8 Responses to “Missed opportunity”

  1. Julie says:

    Newt’s backing those lobbyists right now. Ex politicians turned Lobbyists are the ones that get all of the Homeland Security / bogus war on terror / Defense contracts that are bankrupting us. This was Newt & the boys PNAC agenda. How do ya justify a Pentagon budget that went from 297 billion a year in 2001, to 600+ billion a year today? Add in the cost of the wars & the Homeland Security / bogus WOT crap, and we’re pissing away like 1 trillion a year. He’s backing those oil-stain lobbyists, too.

  2. R Johnston says:

    “If I could only find the World’s Smallest Violin … ”

    Typing http://www.google.com and subsequently typing “World’s smallest violin” is well within your capabilities.

  3. Davis X. Machina says:

    “…in the dim-witted, ignorant, insular, fact-free, hate-filled universe that all four candidates seem to imagine that their voters’ minds inhabit.”

    It’s not like the candidates don’t have any empirical reason to believe their minds are actually thus…

  4. ShadowFox says:

    “Santorum was the one who nailed Romney, and nailed him good, on “Obamneycare.” But I’m not sure anyone was listening, and Santorum’s attack applied to Gingrich as well.”
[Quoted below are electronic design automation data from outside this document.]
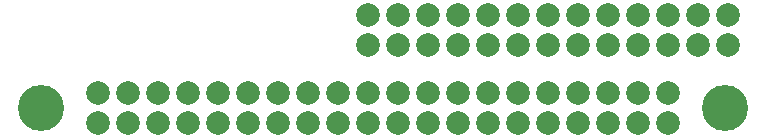
<source format=gbr>
G04 #@! TF.GenerationSoftware,KiCad,Pcbnew,5.0.0+dfsg1-2*
G04 #@! TF.CreationDate,2018-09-04T12:21:54+01:00*
G04 #@! TF.ProjectId,zero_boot_screen,7A65726F5F626F6F745F73637265656E,rev?*
G04 #@! TF.SameCoordinates,Original*
G04 #@! TF.FileFunction,Soldermask,Bot*
G04 #@! TF.FilePolarity,Negative*
%FSLAX46Y46*%
G04 Gerber Fmt 4.6, Leading zero omitted, Abs format (unit mm)*
G04 Created by KiCad (PCBNEW 5.0.0+dfsg1-2) date Tue Sep  4 12:21:54 2018*
%MOMM*%
%LPD*%
G01*
G04 APERTURE LIST*
%ADD10C,2.000000*%
%ADD11C,3.900000*%
G04 APERTURE END LIST*
D10*
G04 #@! TO.C,U2*
X149860000Y-103632000D03*
X149860000Y-106172000D03*
X152400000Y-103632000D03*
X154940000Y-103632000D03*
X157480000Y-103632000D03*
X160020000Y-103632000D03*
X162560000Y-103632000D03*
X165100000Y-103632000D03*
X167640000Y-103632000D03*
X170180000Y-103632000D03*
X172720000Y-103632000D03*
X152400000Y-106172000D03*
X154940000Y-106172000D03*
X157480000Y-106172000D03*
X160020000Y-106172000D03*
X162560000Y-106172000D03*
X165100000Y-106172000D03*
X167640000Y-106172000D03*
X170180000Y-106172000D03*
X172720000Y-106172000D03*
X147320000Y-103632000D03*
X147320000Y-106172000D03*
X144780000Y-103632000D03*
X144780000Y-106172000D03*
X142240000Y-103632000D03*
X142240000Y-106172000D03*
X139700000Y-103632000D03*
X139700000Y-106172000D03*
X137160000Y-103632000D03*
X137160000Y-106172000D03*
X134620000Y-103632000D03*
X134620000Y-106172000D03*
X132080000Y-103632000D03*
X132080000Y-106172000D03*
X129540000Y-103632000D03*
X129540000Y-106172000D03*
X127000000Y-103632000D03*
X127000000Y-106172000D03*
X124460000Y-103632000D03*
X124460000Y-106172000D03*
G04 #@! TD*
G04 #@! TO.C,U1*
X154940000Y-97028000D03*
X154940000Y-99568000D03*
X157480000Y-97028000D03*
X160020000Y-97028000D03*
X162560000Y-97028000D03*
X165100000Y-97028000D03*
X167640000Y-97028000D03*
X170180000Y-97028000D03*
X172720000Y-97028000D03*
X175260000Y-97028000D03*
X177800000Y-97028000D03*
X157480000Y-99568000D03*
X160020000Y-99568000D03*
X162560000Y-99568000D03*
X165100000Y-99568000D03*
X167640000Y-99568000D03*
X170180000Y-99568000D03*
X172720000Y-99568000D03*
X175260000Y-99568000D03*
X177800000Y-99568000D03*
X152400000Y-97028000D03*
X152400000Y-99568000D03*
X149860000Y-97028000D03*
X149860000Y-99568000D03*
X147320000Y-97028000D03*
X147320000Y-99568000D03*
G04 #@! TD*
D11*
G04 #@! TO.C,U3*
X177546000Y-104902000D03*
G04 #@! TD*
G04 #@! TO.C,U4*
X119634000Y-104902000D03*
G04 #@! TD*
M02*

</source>
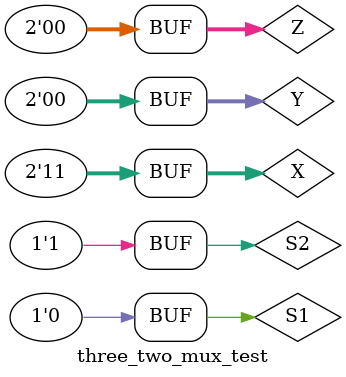
<source format=v>

`timescale 1ns / 1ps


module three_two_mux_test;

// Inputs
reg [1:0] X;
reg [1:0] Y;
reg [1:0] Z;
reg [0:0] S1;
reg [0:0] S2;

// Outputs
wire [1:0] O1;
wire [1:0] O2; 

// Instantiate Device Under Test
three_two_mux ttul( .X(X), .Y(Y), .Z(Z), .S1(S1), .S2(S2), .O1(O1), .O2(O2));

// Testing
initial
begin
   begin
   X = 0;
   Y = 0;
   Z = 0;
   S1 = 0;
   S2 = 0;
   #10 X = 1;
   #10 Y = 1;
   #10 Z = 1;
   #10 X = 3; Y = 0; Z = 2;
   #10 X = 2; Y = 3;
   #10 S1 = 1;
   #10 X = 1;
   #10 Y = 1;
   #10 S2 = 1;
   #10 X = 3; Y = 0; 
   #10 X = 2; Y = 3; Z = 1;
   #10 Z = 3;
   #10 S1 = 0;
   #10 X = 0; Y = 1;
   #10 X = 3; Y = 0; Z = 0;
   #20;
   end
end 
    
endmodule

</source>
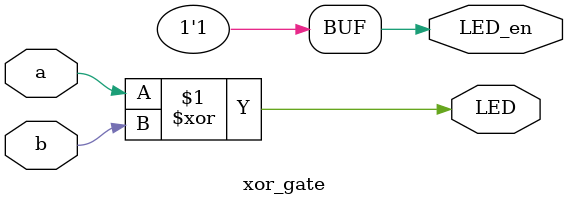
<source format=v>

(* top *) module xor_gate(
  (* iopad_external_pin *) output LED,
  (* iopad_external_pin *) output LED_en,
  (* iopad_external_pin *) input a,  
  (* iopad_external_pin *) input b
  );
  
  assign LED_en = 1'b1;
  assign LED = a ^ b;
  
endmodule

</source>
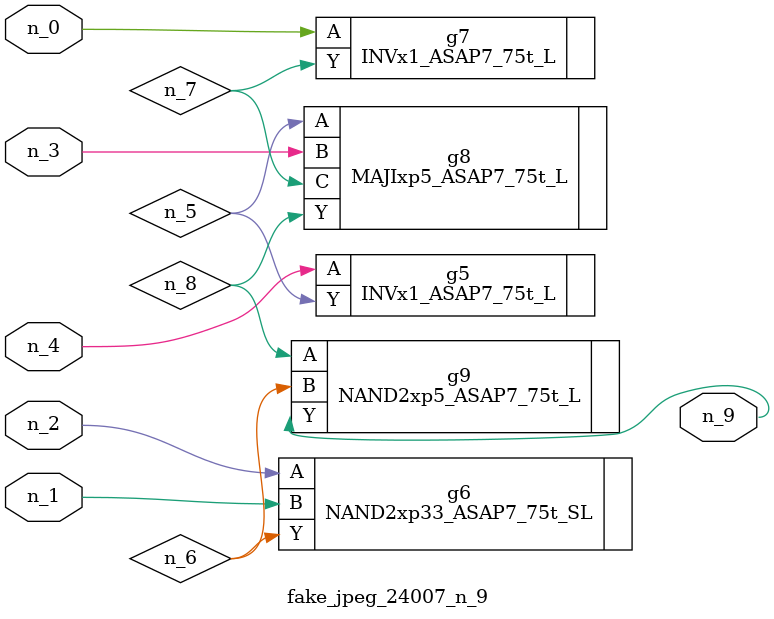
<source format=v>
module fake_jpeg_24007_n_9 (n_3, n_2, n_1, n_0, n_4, n_9);

input n_3;
input n_2;
input n_1;
input n_0;
input n_4;

output n_9;

wire n_8;
wire n_6;
wire n_5;
wire n_7;

INVx1_ASAP7_75t_L g5 ( 
.A(n_4),
.Y(n_5)
);

NAND2xp33_ASAP7_75t_SL g6 ( 
.A(n_2),
.B(n_1),
.Y(n_6)
);

INVx1_ASAP7_75t_L g7 ( 
.A(n_0),
.Y(n_7)
);

MAJIxp5_ASAP7_75t_L g8 ( 
.A(n_5),
.B(n_3),
.C(n_7),
.Y(n_8)
);

NAND2xp5_ASAP7_75t_L g9 ( 
.A(n_8),
.B(n_6),
.Y(n_9)
);


endmodule
</source>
    But Santorum was completely wrong on substance and Romney actually told the truth, for once. This is not “government-run healthcare”-either in MassHealth or in ACA. There is no government involvement in providing services. Gingrich knows this, Romney knows this, but they continue to attack Obama on it. Santorum, quite possible, is too dumb to understand the difference and just parrots what his advisers tell him. And if he does understand it, he’s no different from the other two lying idiots.

    Worse, Gingrich completely dissembled on the healthcare question, although he was the only one who actually addressed the question asked. In all but the name he advocated for universal healthcare. Look at the tape again. He argued that insurance should attach to the person, not the employer. But he never said who should pay for it. The other three responses to the question by an unemployed woman were completely idiotic, even for this bunch.

  5. kevo says:

    Thank you for “going in” and returning sane with a cogent report about the madness called Republican politics.

  6. Ed Whitney says:

    Newt hasn’t imploded until Fox News says he has imploded. Has this happened?

  7. Dilan Esper says:

    It’s turning out that Santorum supported the individual mandate in 1994 as well.

    It’s worth remembering that this is exactly how message machines work. The think tank (Heritage) comes up with the idea, and then the party distributes the idea and everyone repeats it. This is why during the Obamacare debate, every GOP politician was advocating “health insurance sold across state lines” (which wasn’t an accurate description of the proposal (which was allowing health insurers to comply with whatever state had the laxest regulations and then allowing them to sell all over the country exempted from other states’ laws), but it was the way they all said it).

    So I doubt you’re going to find too many Republicans who were in politics in 1994 who didn’t support the individual mandate.